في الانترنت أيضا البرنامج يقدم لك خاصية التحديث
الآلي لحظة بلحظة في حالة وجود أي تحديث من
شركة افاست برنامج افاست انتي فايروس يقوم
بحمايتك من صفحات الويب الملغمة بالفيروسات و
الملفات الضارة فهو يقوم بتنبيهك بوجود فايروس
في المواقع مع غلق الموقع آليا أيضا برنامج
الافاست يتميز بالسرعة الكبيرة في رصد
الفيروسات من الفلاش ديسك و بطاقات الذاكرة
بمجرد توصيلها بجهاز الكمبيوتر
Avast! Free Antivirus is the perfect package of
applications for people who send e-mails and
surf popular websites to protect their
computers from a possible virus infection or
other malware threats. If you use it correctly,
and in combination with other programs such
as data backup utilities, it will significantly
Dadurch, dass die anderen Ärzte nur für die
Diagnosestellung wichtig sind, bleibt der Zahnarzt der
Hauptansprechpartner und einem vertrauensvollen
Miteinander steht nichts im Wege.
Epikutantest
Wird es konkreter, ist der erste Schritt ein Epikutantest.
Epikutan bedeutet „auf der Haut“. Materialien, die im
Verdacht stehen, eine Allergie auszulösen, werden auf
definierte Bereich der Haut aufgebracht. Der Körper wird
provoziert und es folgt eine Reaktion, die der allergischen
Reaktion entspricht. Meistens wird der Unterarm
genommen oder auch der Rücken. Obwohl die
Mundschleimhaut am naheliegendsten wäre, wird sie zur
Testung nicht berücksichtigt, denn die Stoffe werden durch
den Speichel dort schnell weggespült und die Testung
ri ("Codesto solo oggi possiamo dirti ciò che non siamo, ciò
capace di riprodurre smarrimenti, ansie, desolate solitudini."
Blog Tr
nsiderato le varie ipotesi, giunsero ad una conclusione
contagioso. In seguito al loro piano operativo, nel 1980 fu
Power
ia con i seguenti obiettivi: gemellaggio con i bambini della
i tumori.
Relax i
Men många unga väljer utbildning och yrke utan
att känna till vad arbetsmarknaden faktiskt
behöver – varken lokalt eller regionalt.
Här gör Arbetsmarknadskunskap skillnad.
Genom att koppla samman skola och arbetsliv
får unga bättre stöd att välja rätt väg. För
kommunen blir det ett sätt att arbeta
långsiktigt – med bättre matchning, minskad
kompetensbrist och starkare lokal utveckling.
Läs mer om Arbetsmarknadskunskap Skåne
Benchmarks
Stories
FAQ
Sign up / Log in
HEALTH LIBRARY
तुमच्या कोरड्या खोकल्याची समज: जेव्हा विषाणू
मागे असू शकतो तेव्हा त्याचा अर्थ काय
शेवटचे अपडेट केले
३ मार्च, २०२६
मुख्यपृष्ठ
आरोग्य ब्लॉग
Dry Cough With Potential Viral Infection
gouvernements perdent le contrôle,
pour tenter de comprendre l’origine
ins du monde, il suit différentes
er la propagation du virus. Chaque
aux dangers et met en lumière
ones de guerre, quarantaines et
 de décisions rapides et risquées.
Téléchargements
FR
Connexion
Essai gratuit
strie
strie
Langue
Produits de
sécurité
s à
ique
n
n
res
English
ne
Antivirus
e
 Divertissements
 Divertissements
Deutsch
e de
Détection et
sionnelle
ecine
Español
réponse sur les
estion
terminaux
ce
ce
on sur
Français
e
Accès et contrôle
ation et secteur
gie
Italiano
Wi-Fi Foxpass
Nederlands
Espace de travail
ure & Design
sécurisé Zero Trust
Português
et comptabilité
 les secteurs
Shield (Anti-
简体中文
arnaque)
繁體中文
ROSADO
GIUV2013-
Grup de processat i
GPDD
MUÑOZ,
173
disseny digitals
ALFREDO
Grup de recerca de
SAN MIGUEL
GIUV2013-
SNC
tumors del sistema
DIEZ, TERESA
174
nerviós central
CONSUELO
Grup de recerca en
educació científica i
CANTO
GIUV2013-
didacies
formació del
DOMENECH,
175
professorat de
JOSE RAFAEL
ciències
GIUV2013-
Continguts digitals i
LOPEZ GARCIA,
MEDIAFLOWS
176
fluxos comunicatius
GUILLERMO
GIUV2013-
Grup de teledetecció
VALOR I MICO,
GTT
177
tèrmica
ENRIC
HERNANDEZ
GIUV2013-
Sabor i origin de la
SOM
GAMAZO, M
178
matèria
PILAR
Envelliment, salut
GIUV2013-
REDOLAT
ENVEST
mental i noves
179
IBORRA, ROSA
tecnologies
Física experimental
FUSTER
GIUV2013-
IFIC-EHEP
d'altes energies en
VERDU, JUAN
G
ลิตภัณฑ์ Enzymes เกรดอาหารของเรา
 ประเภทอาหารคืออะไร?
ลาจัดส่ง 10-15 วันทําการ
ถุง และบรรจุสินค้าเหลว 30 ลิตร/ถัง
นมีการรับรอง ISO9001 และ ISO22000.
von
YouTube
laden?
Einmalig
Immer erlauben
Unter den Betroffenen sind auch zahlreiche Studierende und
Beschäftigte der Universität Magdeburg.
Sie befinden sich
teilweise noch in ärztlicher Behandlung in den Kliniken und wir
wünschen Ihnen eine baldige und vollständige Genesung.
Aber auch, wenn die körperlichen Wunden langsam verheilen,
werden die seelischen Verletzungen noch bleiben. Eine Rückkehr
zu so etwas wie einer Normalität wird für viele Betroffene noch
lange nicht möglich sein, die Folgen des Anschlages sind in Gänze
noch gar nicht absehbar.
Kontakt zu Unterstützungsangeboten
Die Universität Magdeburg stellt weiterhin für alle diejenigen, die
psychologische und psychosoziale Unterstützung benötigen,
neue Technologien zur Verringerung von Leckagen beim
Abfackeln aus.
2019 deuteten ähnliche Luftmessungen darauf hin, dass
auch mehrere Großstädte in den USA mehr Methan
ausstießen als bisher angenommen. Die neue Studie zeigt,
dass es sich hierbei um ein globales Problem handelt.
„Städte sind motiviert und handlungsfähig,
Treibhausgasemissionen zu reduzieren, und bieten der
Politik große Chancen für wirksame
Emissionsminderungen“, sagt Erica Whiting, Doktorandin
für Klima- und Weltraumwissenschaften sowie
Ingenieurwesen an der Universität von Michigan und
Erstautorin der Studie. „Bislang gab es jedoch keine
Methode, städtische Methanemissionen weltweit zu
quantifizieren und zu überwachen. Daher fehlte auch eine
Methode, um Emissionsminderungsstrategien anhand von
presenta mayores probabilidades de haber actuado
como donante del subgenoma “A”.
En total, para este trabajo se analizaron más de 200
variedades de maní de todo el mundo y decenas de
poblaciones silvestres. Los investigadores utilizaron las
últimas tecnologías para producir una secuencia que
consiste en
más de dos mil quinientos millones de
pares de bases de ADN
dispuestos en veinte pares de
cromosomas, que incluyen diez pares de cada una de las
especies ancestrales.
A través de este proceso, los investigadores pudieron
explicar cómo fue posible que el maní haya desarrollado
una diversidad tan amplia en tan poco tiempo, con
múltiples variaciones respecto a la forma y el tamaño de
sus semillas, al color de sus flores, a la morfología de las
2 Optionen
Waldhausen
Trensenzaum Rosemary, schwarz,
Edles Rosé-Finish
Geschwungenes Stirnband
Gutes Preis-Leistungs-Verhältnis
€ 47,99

--------

_Work to complete_
Could you print all of the entries again exactly as they stand?

_Response to the exercise_
في الانترنت أيضا البرنامج يقدم لك خاصية التحديث
الآلي لحظة بلحظة في حالة وجود أي تحديث من
شركة افاست برنامج افاست انتي فايروس يقوم
بحمايتك من صفحات الويب الملغمة بالفيروسات و
الملفات الضارة فهو يقوم بتنبيهك بوجود فايروس
في المواقع مع غلق الموقع آليا أيضا برنامج
الافاست يتميز بالسرعة الكبيرة في رصد
الفيروسات من الفلاش ديسك و بطاقات الذاكرة
بمجرد توصيلها بجهاز الكمبيوتر
Avast! Free Antivirus is the perfect package of
applications for people who send e-mails and
surf popular websites to protect their
computers from a possible virus infection or
other malware threats. If you use it correctly,
and in combination with other programs such
as data backup utilities, it will significantly
Dadurch, dass die anderen Ärzte nur für die
Diagnosestellung wichtig sind, bleibt der Zahnarzt der
Hauptansprechpartner und einem vertrauensvollen
Miteinander steht nichts im Wege.
Epikutantest
Wird es konkreter, ist der erste Schritt ein Epikutantest.
Epikutan bedeutet „auf der Haut“. Materialien, die im
Verdacht stehen, eine Allergie auszulösen, werden auf
definierte Bereich der Haut aufgebracht. Der Körper wird
provoziert und es folgt eine Reaktion, die der allergischen
Reaktion entspricht. Meistens wird der Unterarm
genommen oder auch der Rücken. Obwohl die
Mundschleimhaut am naheliegendsten wäre, wird sie zur
Testung nicht berücksichtigt, denn die Stoffe werden durch
den Speichel dort schnell weggespült und die Testung
ri ("Codesto solo oggi possiamo dirti ciò che non siamo, ciò
capace di riprodurre smarrimenti, ansie, desolate solitudini."
Blog Tr
nsiderato le varie ipotesi, giunsero ad una conclusione
contagioso. In seguito al loro piano operativo, nel 1980 fu
Power
ia con i seguenti obiettivi: gemellaggio con i bambini della
i tumori.
Relax i
Men många unga väljer utbildning och yrke utan
att känna till vad arbetsmarknaden faktiskt
behöver – varken lokalt eller regionalt.
Här gör Arbetsmarknadskunskap skillnad.
Genom att koppla samman skola och arbetsliv
får unga bättre stöd att välja rätt väg. För
kommunen blir det ett sätt att arbeta
långsiktigt – med bättre matchning, minskad
kompetensbrist och starkare lokal utveckling.
Läs mer om Arbetsmarknadskunskap Skåne
Benchmarks
Stories
FAQ
Sign up / Log in
HEALTH LIBRARY
तुमच्या कोरड्या खोकल्याची समज: जेव्हा विषाणू
मागे असू शकतो तेव्हा त्याचा अर्थ काय
शेवटचे अपडेट केले
३ मार्च, २०२६
मुख्यपृष्ठ
आरोग्य ब्लॉग
Dry Cough With Potential Viral Infection
gouvernements perdent le contrôle,
pour tenter de comprendre l’origine
ins du monde, il suit différentes
er la propagation du virus. Chaque
aux dangers et met en lumière
ones de guerre, quarantaines et
 de décisions rapides et risquées.
Téléchargements
FR
Connexion
Essai gratuit
strie
strie
Langue
Produits de
sécurité
s à
ique
n
n
res
English
ne
Antivirus
e
 Divertissements
 Divertissements
Deutsch
e de
Détection et
sionnelle
ecine
Español
réponse sur les
estion
terminaux
ce
ce
on sur
Français
e
Accès et contrôle
ation et secteur
gie
Italiano
Wi-Fi Foxpass
Nederlands
Espace de travail
ure & Design
sécurisé Zero Trust
Português
et comptabilité
 les secteurs
Shield (Anti-
简体中文
arnaque)
繁體中文
ROSADO
GIUV2013-
Grup de processat i
GPDD
MUÑOZ,
173
disseny digitals
ALFREDO
Grup de recerca de
SAN MIGUEL
GIUV2013-
SNC
tumors del sistema
DIEZ, TERESA
174
nerviós central
CONSUELO
Grup de recerca en
educació científica i
CANTO
GIUV2013-
didacies
formació del
DOMENECH,
175
professorat de
JOSE RAFAEL
ciències
GIUV2013-
Continguts digitals i
LOPEZ GARCIA,
MEDIAFLOWS
176
fluxos comunicatius
GUILLERMO
GIUV2013-
Grup de teledetecció
VALOR I MICO,
GTT
177
tèrmica
ENRIC
HERNANDEZ
GIUV2013-
Sabor i origin de la
SOM
GAMAZO, M
178
matèria
PILAR
Envelliment, salut
GIUV2013-
REDOLAT
ENVEST
mental i noves
179
IBORRA, ROSA
tecnologies
Física experimental
FUSTER
GIUV2013-
IFIC-EHEP
d'altes energies en
VERDU, JUAN
G
ลิตภัณฑ์ Enzymes เกรดอาหารของเรา
 ประเภทอาหารคืออะไร?
ลาจัดส่ง 10-15 วันทําการ
ถุง และบรรจุสินค้าเหลว 30 ลิตร/ถัง
นมีการรับรอง ISO9001 และ ISO22000.
von
YouTube
laden?
Einmalig
Immer erlauben
Unter den Betroffenen sind auch zahlreiche Studierende und
Beschäftigte der Universität Magdeburg.
Sie befinden sich
teilweise noch in ärztlicher Behandlung in den Kliniken und wir
wünschen Ihnen eine baldige und vollständige Genesung.
Aber auch, wenn die körperlichen Wunden langsam verheilen,
werden die seelischen Verletzungen noch bleiben. Eine Rückkehr
zu so etwas wie einer Normalität wird für viele Betroffene noch
lange nicht möglich sein, die Folgen des Anschlages sind in Gänze
noch gar nicht absehbar.
Kontakt zu Unterstützungsangeboten
Die Universität Magdeburg stellt weiterhin für alle diejenigen, die
psychologische und psychosoziale Unterstützung benötigen,
neue Technologien zur Verringerung von Leckagen beim
Abfackeln aus.
2019 deuteten ähnliche Luftmessungen darauf hin, dass
auch mehrere Großstädte in den USA mehr Methan
ausstießen als bisher angenommen. Die neue Studie zeigt,
dass es sich hierbei um ein globales Problem handelt.
„Städte sind motiviert und handlungsfähig,
Treibhausgasemissionen zu reduzieren, und bieten der
Politik große Chancen für wirksame
Emissionsminderungen“, sagt Erica Whiting, Doktorandin
für Klima- und Weltraumwissenschaften sowie
Ingenieurwesen an der Universität von Michigan und
Erstautorin der Studie. „Bislang gab es jedoch keine
Methode, städtische Methanemissionen weltweit zu
quantifizieren und zu überwachen. Daher fehlte auch eine
Methode, um Emissionsminderungsstrategien anhand von
presenta mayores probabilidades de haber actuado
como donante del subgenoma “A”.
En total, para este trabajo se analizaron más de 200
variedades de maní de todo el mundo y decenas de
poblaciones silvestres. Los investigadores utilizaron las
últimas tecnologías para producir una secuencia que
consiste en
más de dos mil quinientos millones de
pares de bases de ADN
dispuestos en veinte pares de
cromosomas, que incluyen diez pares de cada una de las
especies ancestrales.
A través de este proceso, los investigadores pudieron
explicar cómo fue posible que el maní haya desarrollado
una diversidad tan amplia en tan poco tiempo, con
múltiples variaciones respecto a la forma y el tamaño de
sus semillas, al color de sus flores, a la morfología de las
2 Optionen
Waldhausen
Trensenzaum Rosemary, schwarz,
Edles Rosé-Finish
Geschwungenes Stirnband
Gutes Preis-Leistungs-Verhältnis
€ 47,99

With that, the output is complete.